The actual link, or picture, should be enclosed in the
first group of parens. Parenthesis can be used to enclose
other portions of text (and even nested), but the first
enclosed group of text will be assumed to be the
link/picture/text to act upon.


==Acting on URLS==
Since many sites embed relative links, cmcdwnlr will act
upon the parsed url/picture as if it is in the browser.
ie:
    If the path is of the form:
        /path/to/file
    then it will be counted as a domain link.
    If the path is of the form:
        path/to/file
    then it will be counted as a relative link from the
    current page.
    If the path is of the form:
        http://comic.com/path/to/file
    then it will be counted as a new link entirely.
It should be noted, that even if a website says that the
file is a gif, cmcdwnlr will use imagemagick to determine
the file's actual file type.


==Start of Downloading==
Downloading stats differently depending on which mode:
-Counting Mode: In this case, the downloader looks for the
    first file in the folder, and pulls out the number,
    stripping any leading zeros. This number is used to
    continue the downloading. Then it checks each number
    to see if the file is downloaded already.
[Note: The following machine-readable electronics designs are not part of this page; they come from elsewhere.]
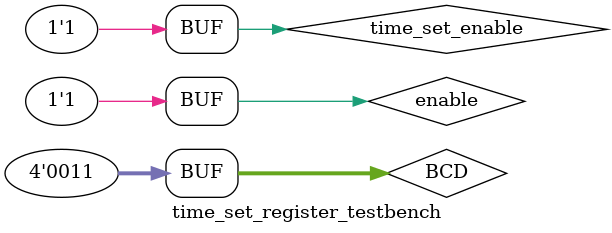
<source format=v>
`timescale 1ns / 1ps

module time_set_register_testbench;
   wire [17:0] settime_out;
   wire [2:0]  cnt;
   reg [3:0]   BCD=4'd0;
   reg 	       enable=0;
   reg 	       time_set_enable=0;


   time_set_register TSR1(settime_out, cnt, BCD, enable, time_set_enable);


   initial begin
      #500 time_set_enable = 1; BCD = 4'd1; enable = 1;
      #500 BCD = 4'd7;
      #500 BCD = 4'd5;
      #500 BCD = 4'd3;
      #500 BCD = 4'd2;
      #500 BCD = 4'd0;
      #500;
      
      #500 BCD = 4'd4;
      #500 BCD = 4'd7;
      #500 BCD = 4'd5;
      #500 BCD = 4'd3;
      #500 BCD = 4'd1;
      #500 BCD = 4'd6;
      #500 BCD = 4'd3;
      
      
      
      
      
   end
   
endmodule

</source>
If it is
    missing from the folder, it will download it.
-Parsing Mode: If the designated comic has already been
    run, it will have a "next_url" file saved. This file
    contains the url to continue from. From there it gets
    the page, checks the url, sees if the file is already
    in the folder, and if not, downloads it.


==Tricks of Downloading==
This is the place where I comment on some of the tricks
cmcdwnlr uses when downloading.
1) Wget allows for more flexibility with downloading:
    - infinite re-tries
    - telling the server it's a web browser
2) Sometimes websites embed a jpg file (for example) but
    call it a gif. This means when downloading, if the
    extension is saved as a gif file, programs won't be
    able to open it.
    Identify (part of the imagemagick package) allows
    identification of the image, so the correct extension
    will be applied at the end.


==End of Downloading==
Cases where downloading ends:
1) If the header of 'url' returns a 404, exit. In the case
    it does not, it's assumed that there's a picture
    inside, or it is the picture.
2) If after parsing with 'pic' or 'next' no path is found:
    exit.
3) If after parsing with 'next' the url parsed is the
    same: exit.
4) If last is set, and the number it is on is greater than
    the 'last' image, then stop before downloading.
If 'skip' is set, this can allow continued downloading.
However, only in the case of no picture (in case 2).


==Extras==
--cbzerize--
In the folder is a Bash script called *cbzerize*. The
purpose of it is to create comic books of your downloaded
comics. It uses the zip format. It has has been not been
tested by anyone other then me. Use at your own risk.
That being said, the file should not (used loosely) delete
comics. It only moves them to a folder so that they can
later be restored.
You will need a comic book reader in order to open the
files. Of course, evince works for this.
--Regex--
There is a *regex_tester.pl* tool that can be used to help
find the right expression for downloading. Keep in mind
that it's useful to test more then one page before you
decide that the expression is good enough.
If you installed using the "install" script, then you'll
find it as /usr/bin/cmcdwnlr2-regex.
--Bash Completion--
For those of you using bash, there is also a Bash
completion script. If you used the "install" script, it
will install on it's own. Otherwise copy it to
/etc/bash_completion.d/
It automatically reads your conf file, and finds the
appropriate comics to run.


==Bug Reports==
Bug reports without the 'conf' file will be ignored.
Please include any and all cmcdwnlr output when the error
occurs.


width:64